Even though each one of you knows that I have complete faith in The Lord, you probably also know that we get a bit nervous every time we scan. Some folks say that I am going to be completely healed. Some folks say that I will receive my healing in His way and His time. I am fine either way, whether God does it His way or the way that I think is best.

Oh, by the way, as I was getting ready to leave mama for that particular visit I leaned down to give her a kiss on the cheek. Without any waring, her arthritic hand reached up and touched my cheek. It was mama's way of popping my jaws. I had forgotten. She had not.

I am all the more confident that God is going to give me complete healing. When will that happen? It will happen "first and last." Whatever journey you travel today, know that God has already traveled that path. He is always with you - first and last.

Saturday, January 11, 2014

Saturday, January 11

January 11th? Really? First, let me express my sincere appreciation for those of you who keep up with me through this blog, and those of you who have expressed to me that you have missed my postings so far this year. That sounds weird, doesn't it? So far this year.
Two things for today:

First, I am still taking chemo treatments. We skipped the week of Christmas. We are due to have a treatment this Monday, Jan 13. Treatments still have been much, much easier on me physically than any that I have previously experienced. I am thankful for that. This past week some of my curly hair has fallen out, but not very much.

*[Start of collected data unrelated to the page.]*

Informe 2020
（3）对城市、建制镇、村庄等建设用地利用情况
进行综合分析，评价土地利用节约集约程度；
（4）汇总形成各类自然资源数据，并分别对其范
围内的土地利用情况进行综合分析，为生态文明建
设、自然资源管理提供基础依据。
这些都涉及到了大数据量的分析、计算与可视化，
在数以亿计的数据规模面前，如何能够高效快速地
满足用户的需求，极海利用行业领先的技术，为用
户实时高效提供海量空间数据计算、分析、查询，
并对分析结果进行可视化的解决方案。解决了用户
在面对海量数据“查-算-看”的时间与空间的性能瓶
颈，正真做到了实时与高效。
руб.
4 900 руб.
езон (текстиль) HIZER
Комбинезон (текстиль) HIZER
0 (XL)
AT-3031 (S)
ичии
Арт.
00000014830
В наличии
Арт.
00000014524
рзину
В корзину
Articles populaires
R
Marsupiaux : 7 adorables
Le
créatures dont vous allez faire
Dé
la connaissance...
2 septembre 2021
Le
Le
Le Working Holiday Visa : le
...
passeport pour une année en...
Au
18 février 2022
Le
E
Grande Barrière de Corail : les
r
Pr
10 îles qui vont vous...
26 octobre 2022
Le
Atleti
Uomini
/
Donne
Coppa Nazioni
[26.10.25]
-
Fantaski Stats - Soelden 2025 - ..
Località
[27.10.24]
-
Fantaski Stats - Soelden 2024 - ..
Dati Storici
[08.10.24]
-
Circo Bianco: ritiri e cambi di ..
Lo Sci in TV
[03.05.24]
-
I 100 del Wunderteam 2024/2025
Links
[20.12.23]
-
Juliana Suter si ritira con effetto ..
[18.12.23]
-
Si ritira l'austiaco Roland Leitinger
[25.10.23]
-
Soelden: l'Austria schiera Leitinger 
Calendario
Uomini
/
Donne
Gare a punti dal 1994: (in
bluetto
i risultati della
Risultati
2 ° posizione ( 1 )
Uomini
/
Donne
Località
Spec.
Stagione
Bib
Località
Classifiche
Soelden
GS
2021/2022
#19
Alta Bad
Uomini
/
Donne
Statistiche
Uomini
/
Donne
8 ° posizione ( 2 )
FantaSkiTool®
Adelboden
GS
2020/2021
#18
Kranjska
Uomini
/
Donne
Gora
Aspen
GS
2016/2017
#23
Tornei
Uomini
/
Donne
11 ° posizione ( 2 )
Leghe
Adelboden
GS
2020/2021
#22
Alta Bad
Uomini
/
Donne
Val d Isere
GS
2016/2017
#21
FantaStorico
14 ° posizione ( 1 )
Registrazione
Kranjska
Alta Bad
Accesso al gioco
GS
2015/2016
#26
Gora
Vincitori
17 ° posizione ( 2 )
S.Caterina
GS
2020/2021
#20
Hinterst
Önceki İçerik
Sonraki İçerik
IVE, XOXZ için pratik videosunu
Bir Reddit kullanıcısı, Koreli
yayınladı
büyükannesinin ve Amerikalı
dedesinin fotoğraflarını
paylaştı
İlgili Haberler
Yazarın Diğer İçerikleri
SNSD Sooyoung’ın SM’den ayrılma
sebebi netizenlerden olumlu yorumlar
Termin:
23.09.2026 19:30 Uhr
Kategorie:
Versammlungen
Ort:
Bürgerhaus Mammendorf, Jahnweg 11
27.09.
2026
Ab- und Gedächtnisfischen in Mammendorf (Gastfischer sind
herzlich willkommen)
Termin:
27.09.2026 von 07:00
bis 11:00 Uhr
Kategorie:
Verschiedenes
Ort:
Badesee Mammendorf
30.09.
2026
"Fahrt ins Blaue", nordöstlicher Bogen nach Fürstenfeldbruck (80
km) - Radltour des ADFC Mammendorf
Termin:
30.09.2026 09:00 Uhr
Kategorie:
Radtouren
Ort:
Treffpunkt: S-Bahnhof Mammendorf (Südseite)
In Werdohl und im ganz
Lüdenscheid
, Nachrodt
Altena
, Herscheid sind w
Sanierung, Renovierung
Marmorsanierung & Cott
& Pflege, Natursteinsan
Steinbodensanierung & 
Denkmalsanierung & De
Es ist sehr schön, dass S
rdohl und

Also, I have experienced more things like mouth sores and neuropathy and those sorts of annoying side effects of chemo recently. The really great thing is that I have been able to do MUCH catch up work over these past couple of weeks. There is still much to do, but I am thankful for the energy to do what I have been able to do for Jesus, His Church, and His people. Every now and then I try to go a bit too long during a day and my body and mind remind me that I have limited access. Don't worry. Diane can see that also, and does not hesitate to tell me about it.

The other thing is this. I need your input. I have really been praying about this and I think that you are the source for some feedback. Most of you know that I served as a Hospice Chaplain for several years. I have seen God work in the area of death and dying in awesome and mysterious ways. These are not made up stories. I was there. For years I have been talking about writing a book about my experiences. Of course, I have not done that. Recently, I have been wondering if anyone would be interested in, or benefit by reading about the stories told by someone (me) who has been with many people as they crossed over to the other side, and then adding my story along beside it as I was told that I had a terminal illness.

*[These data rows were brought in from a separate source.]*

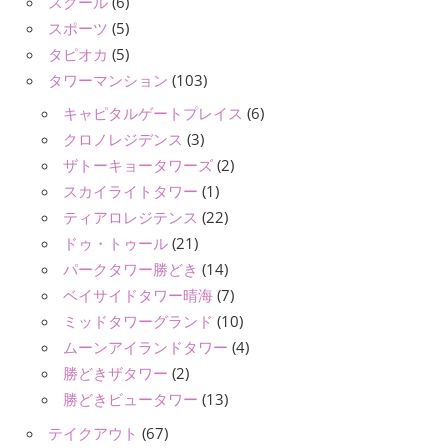
スクール
(6)
スポーツ
(5)
タピオカ
(5)
タワーマンション
(103)
キャピタルゲートプレイス
(6)
クロノレジデンス
(3)
ザトーキョータワーズ
(2)
スカイライトタワー
(1)
ティアロレジテンス
(22)
ドゥ・トゥール
(21)
パークタワー勝どき
(14)
ベイサイドタワー晴海
(7)
ミッドタワーグランド
(10)
ムーンアイランドタワー
(4)
勝どきザタワー
(2)
勝どきビュータワー
(13)
テイクアウト
(67)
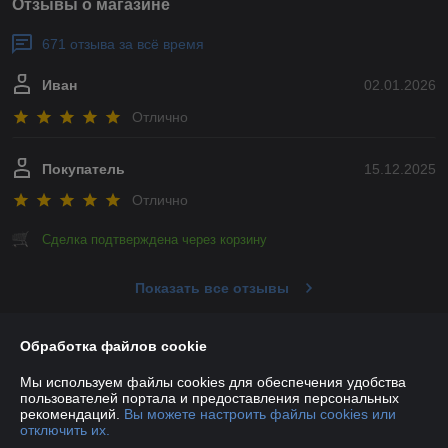
Отзывы о магазине
671 отзыва за всё время
Иван
02.01.2026
Отлично
Покупатель
15.12.2025
Отлично
Сделка подтверждена через корзину
Показать все отзывы
Обработка файлов cookie
О нас
Мы используем файлы cookies для обеспечения удобства
пользователей портала и предоставления персональных
Контакты
рекомендаций.
Вы можете настроить файлы cookies или
отключить их.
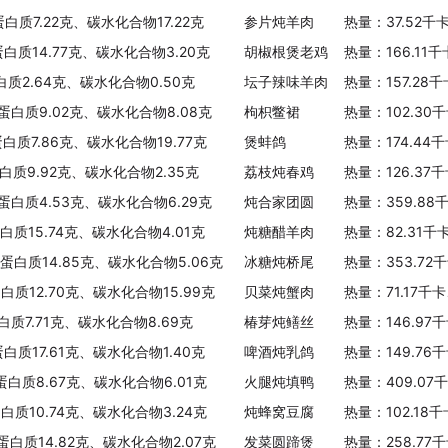
白质7.22克、碳水化合物17.22克
参片炖羊肉
热量：37.52千
蛋白质14.77克、碳水化合物3.20克
胡椒根煲老鸡
热量：166.11
白质2.64克、碳水化合物0.50克
坛子辣味羊肉
热量：157.28
、蛋白质9.02克、碳水化合物8.08克
枸枳鳖裙
热量：102.30
蛋白质7.86克、碳水化合物19.77克
煲蚌鸽
热量：174.44
白质9.92克、碳水化合物2.35克
荔枝炖春鸡
热量：126.37
、蛋白质4.53克、碳水化合物6.29克
炖合家团圆
热量：359.88
蛋白质15.74克、碳水化合物4.01克
炖糖醋羊肉
热量：82.31千
、蛋白质14.85克、碳水化合物5.06克
冰糖炖桥尾
热量：353.72
白质12.70克、碳水化合物15.99克
贝菜炖蟹肉
热量：71.17千
白质7.71克、碳水化合物8.69克
椿芽炖鳝丝
热量：146.97
蛋白质17.61克、碳水化合物1.40克
啤酒炖乳鸽
热量：149.76
、蛋白质8.67克、碳水化合物6.01克
火腿炖填鸭
热量：409.07
蛋白质10.74克、碳水化合物3.24克
炖蜂窝豆腐
热量：102.18
、蛋白质14.82克、碳水化合物2.07克
发菜圆蹄煲
热量：258.77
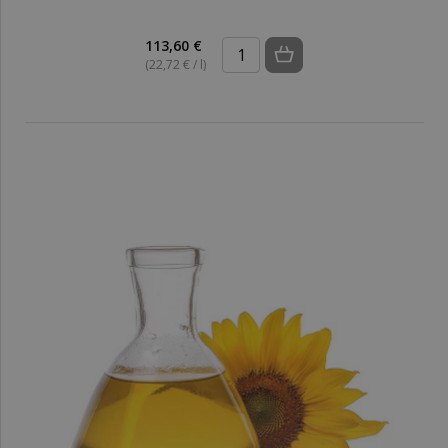
113,60 €
(22,72 € / l)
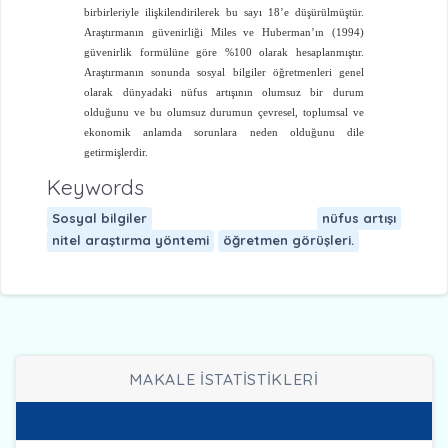
birbirleriyle ilişkilendirilerek bu sayı 18’e düşürülmüştür.
Araştırmanın güvenirliği Miles ve Huberman’ın (1994)
güvenirlik formülüne göre %100 olarak hesaplanmıştır.
Araştırmanın sonunda sosyal bilgiler öğretmenleri genel
olarak dünyadaki nüfus artışının olumsuz bir durum
olduğunu ve bu olumsuz durumun çevresel, toplumsal ve
ekonomik anlamda sorunlara neden olduğunu dile
getirmişlerdir.
Keywords
Sosyal bilgiler
nüfus artışı
nitel araştırma yöntemi
öğretmen görüşleri.
MAKALE İSTATİSTİKLERİ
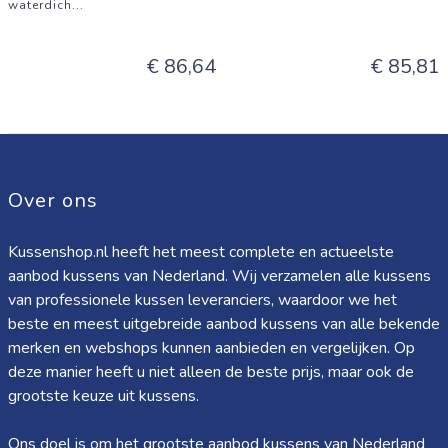
Afmeting: ca. 45 x 45 cm (18 x 18)
waterdich
...
Aantal: Set van 2
Materiaal: Natuurlijke Wol
€ 86,64
€ 85,81
Stijl: Modern Gespleten Paneel, Gedurfde Streep & Fijne
Streep
Kleuren: Amber Goud, Verbrande Sinaasappel, Diep Rood,
Koel Grijs, Stoffige Room, Luchtblauw, Stoffige Lavendel,
Over ons
Bordeaux
Sluiting: Verstopte Rits
Kussenshop.nl heeft het meest complete en actueelste
Zorg: Stomen aanbevolen
aanbod kussens van Nederland. Wij verzamelen alle kussens
van professionele kussen leveranciers, waardoor we het
beste en meest uitgebreide aanbod kussens van alle bekende
merken en webshops kunnen aanbieden en vergelijken. Op
deze manier heeft u niet alleen de beste prijs, maar ook de
grootste keuze uit kussens.
Ons doel is om het grootste aanbod kussens van Nederland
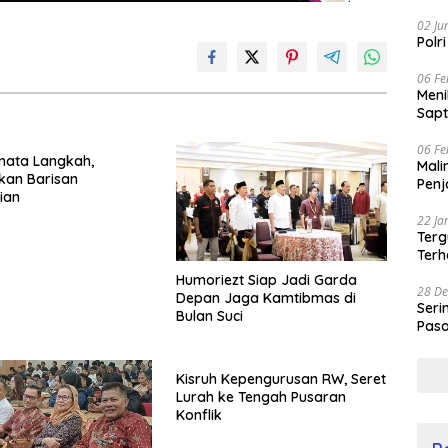
02 Ju
Polr
06 Fe
Men
Sapt
06 Fe
nata Langkah,
Mali
kan Barisan
Penj
ian
22 Ja
Terg
Terh
Humoriezt Siap Jadi Garda
28 De
Depan Jaga Kamtibmas di
Seri
Bulan Suci
Pasa
Prof
Kisruh Kepengurusan RW, Seret
Lurah ke Tengah Pusaran
Konflik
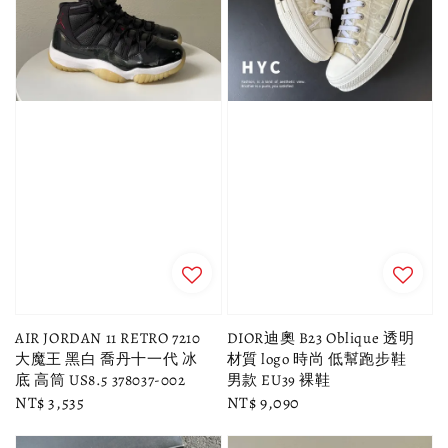
AIR JORDAN 11 RETRO 7210
DIOR迪奧 B23 Oblique 透明
大魔王 黑白 喬丹十一代 冰
材質 logo 時尚 低幫跑步鞋
底 高筒 US8.5 378037-002
男款 EU39 裸鞋
Regular
NT$ 3,535
Regular
NT$ 9,090
price
price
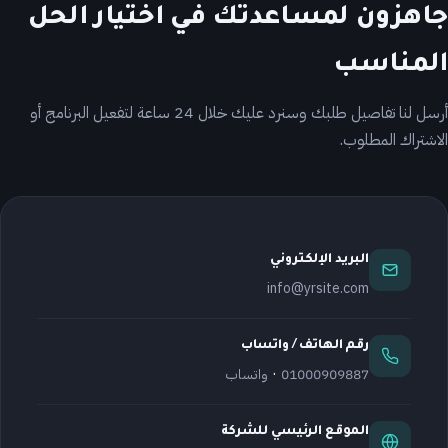
جاهزون لمساعدتك في اختيار الحل
المناسب
أرسل لنا تفاصيل طلبك وسنرد عليك خلال 24 ساعة لتفعيل البرنامج أو
الاشتراك المطلوب.
البريد الإلكتروني
info@yrsite.com
رقم الهاتف / واتساب
·
01000909887
واتساب
الموقع الرئيسي للشركة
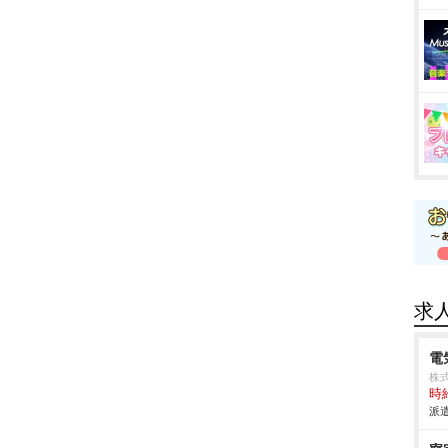
求
電
株
時給
派遣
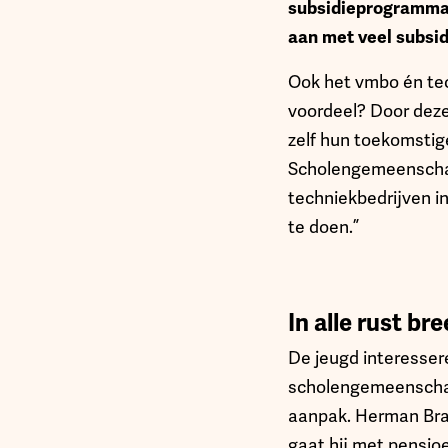
subsidieprogramm
aan met veel subsid
Ook het vmbo én te
voordeel? Door deze
zelf hun toekomsti
Scholengemeenschap
techniekbedrijven i
te doen.”
In alle rust br
De jeugd interesser
scholengemeenschap 
aanpak. Herman Braa
gaat hij met pensio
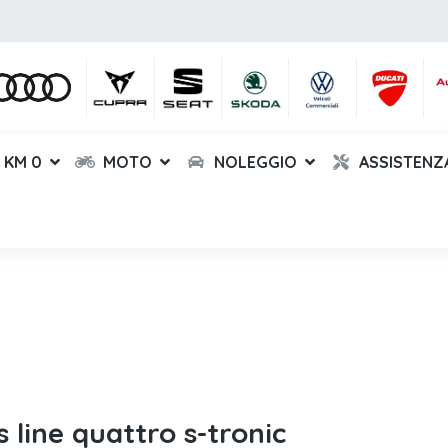
KM 0
MOTO
NOLEGGIO
ASSISTENZ
 line quattro s-tronic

Here is where you can help. You can reply to the blog as anonymous, or you can email me through the link that I have here on the right side of your screen. Let me know your thoughts, and share any suggestions. I know that I am not a prolific writer, and that my writing often looks like the way that I talk. I don't know if that is good or bad. But anyway, if you can take the time to help, I would appreciate it.

Sometimes we think we know what to do. We pray about it and then we do it. I have found that almost always the right thing to do is to ask others. I don't think that God calls Lone Rangers.
Is there something that you need to talk about with your best friend, pastor, mama, or someone today?